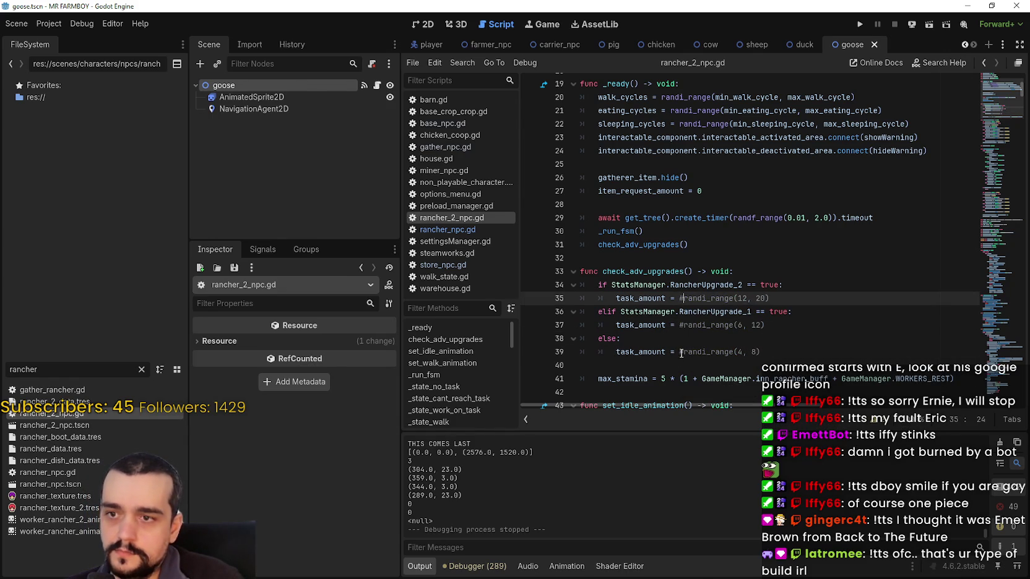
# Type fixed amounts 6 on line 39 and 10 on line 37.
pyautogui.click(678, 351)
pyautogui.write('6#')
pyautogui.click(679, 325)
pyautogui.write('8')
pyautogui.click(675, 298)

---

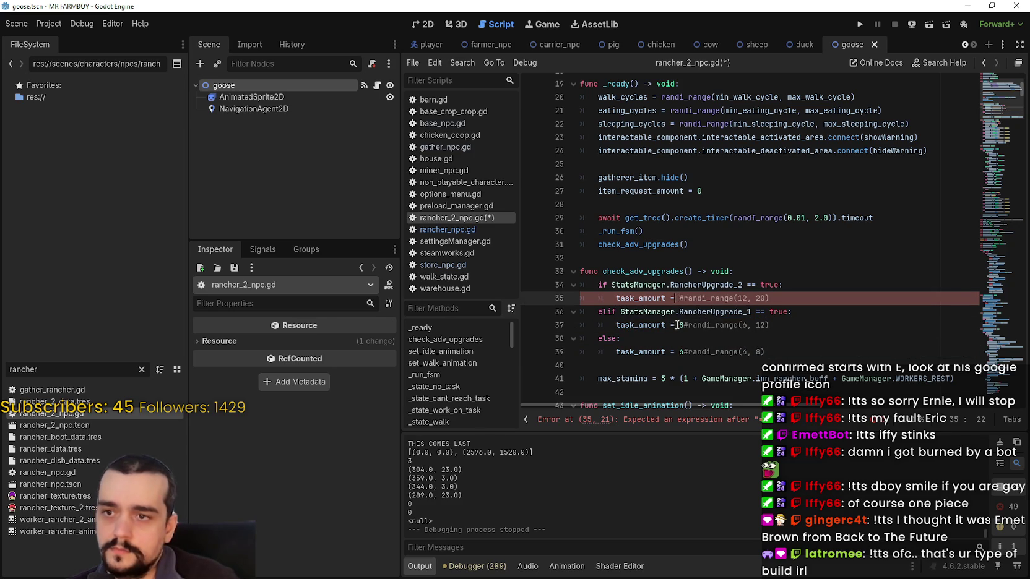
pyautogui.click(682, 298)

▶ _Task requirements_:
From the listing above, output exactly the run of lines that starts with the line containing "# Type fixed" and ends with the line containing "pyautogui.click(675, 298)".

▶ _Output below_:
# Type fixed amounts 6 on line 39 and 10 on line 37.
pyautogui.click(678, 351)
pyautogui.write('6#')
pyautogui.click(679, 325)
pyautogui.write('8')
pyautogui.click(675, 298)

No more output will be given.